During our weekly meeting at work, we went through an interesting exercise. We were asked to rank, in numerical order the following traits in ourselves:
- Creativity
- Digital/Technical
- Analytical
- Sales-Driven
- Strategic
Since I am in the marketing department, these are, by nature, marketing-centric traits. Our task was to rank ourselves on these traits from strongest to weakest. Not surprisingly, the results varied from person to person. For me, Digital/Technical was first, Analytical second, Creativity third.
These were self rankings, so they were designed to reflect how we saw our own strengths and weaknesses. And I was satisfied with those rankings, although there seemed to be something missing. It bugged me for awhile, until I happened on what it I think was the missing piece.
Imagination.
I had ranked Creativity about half-way down the list, but I consider myself very creative. Was this just a semantic distinction, without any real significance? Off to the dictionary… (from dictionary.com)
cre·a·tiv·i·ty
[kree-ey-tiv-i-tee, kree-uh-]
- the state or quality of being creative.
- the ability to transcend traditional ideas, rules, patterns, relationships, or the like, and to create meaningful new ideas, forms, methods, interpretations, etc.; originality, progressiveness, or imagination: the need for creativity in modern industry; creativity in the performing arts.
- the process by which one utilizes creative ability: Extensive reading stimulated his creativity.
im·ag·i·na·tion
[ih-maj-uh-ney-shuh
n]
- the faculty of imagining, or of forming mental images or concepts of what is not actually present to the senses.
- the action or process of forming such images or concepts.
- the faculty of producing ideal creations consistent with reality, as in literature, as distinct from the power of creating illustrative or decorative imagery. Compare fancy ( def. 2 ) .
- the product of imagining; a conception or mental creation, often a baseless or fanciful one.
- ability to face and resolve difficulties; resourcefulness: a job that requires imagination.
- Psychology . the power of reproducing images stored in the memory under the suggestion of associated images (reproductive imagination) or of recombining former experiences in the creation of new images directed at a specific goal or aiding in the solution of problems (creative imagination).
- (in Kantian epistemology) synthesis of data from the sensory manifold into objects by means of the categories.
- Archaic . a plan, scheme, or plot.
Similar, but not the same. Creation is a description of synthesizing ideas, of creating something new from what perhaps already exists, to create. The result is tangible.
Imagination, however does not necessarily produce anything other an an idea. It is a precursor to creation. Often, that which is created by imagination is fanciful, impractical, unreal. Creativity results in a product.
And that’s where the difference is for me. If imagination had been a selection, it would have been first. I’m an idea guy. I can conceptualize, pulling ideas from thin air prolifically. But I’m less creative. That’s because I take my ideas, figure out how to work them into systems, analyze the system. Then create the actual system. I imagine, then let the technician take over.

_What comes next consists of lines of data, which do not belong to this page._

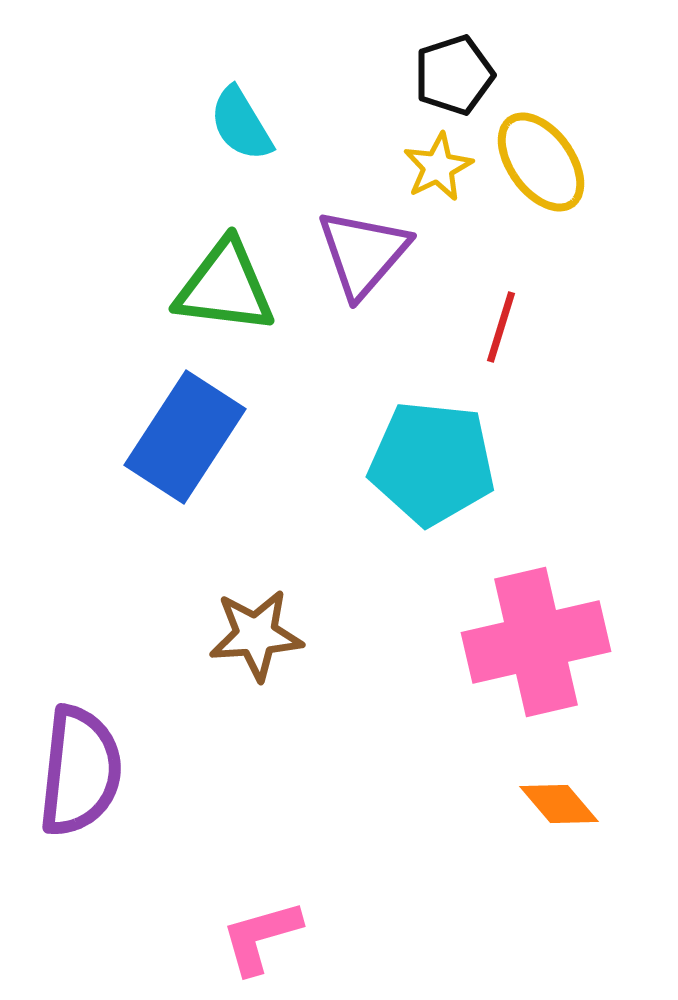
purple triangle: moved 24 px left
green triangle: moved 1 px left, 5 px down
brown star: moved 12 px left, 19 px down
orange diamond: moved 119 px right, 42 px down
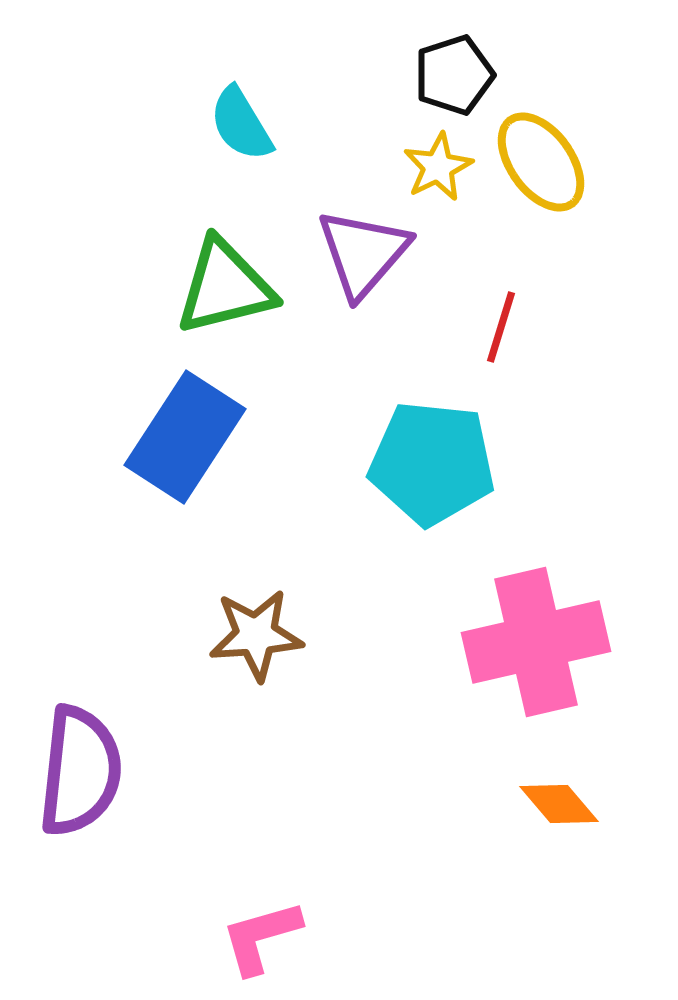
green triangle: rotated 21 degrees counterclockwise
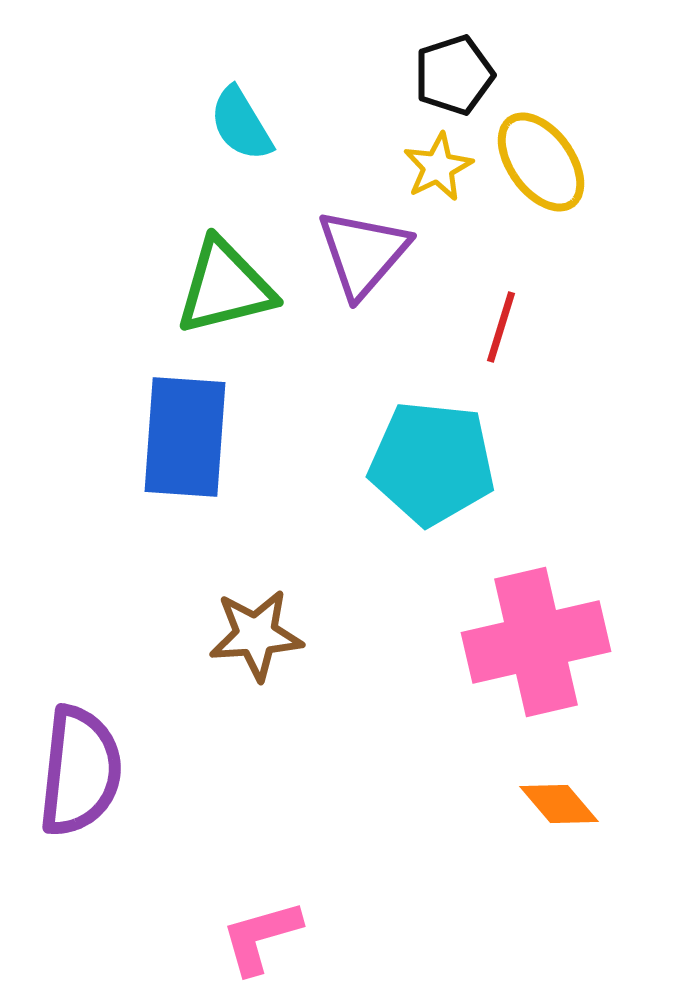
blue rectangle: rotated 29 degrees counterclockwise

I see this in how I learn, which is by inference and relation. I can paint elaborate designs in my mind, as long as I know that each piece is “like” something else I know. If you tell me that driving a Zamboni is like driving a car on ice, I get it. I don’t need a whole lot more information to understand it. That’s the imagination. I can build huge, complex ideas from those tidbits of information.
But let’s not confuse that with strategy. The phrase “big picture” gets used a lot, but often, it’s used incorrectly. I’m better at the “30,000 ft.” picture than the “big picture”. I can see what it all should look like. But that’s different than strategy. Strategy, like creativity, is about the process to get the result. Imagination is knowing what that result looks like before you get there.
They are symbiotic, relying on each other. Without imagination, creativity, does not exist. Without creativity, imagination can never become reality. They walk hand-in-hand.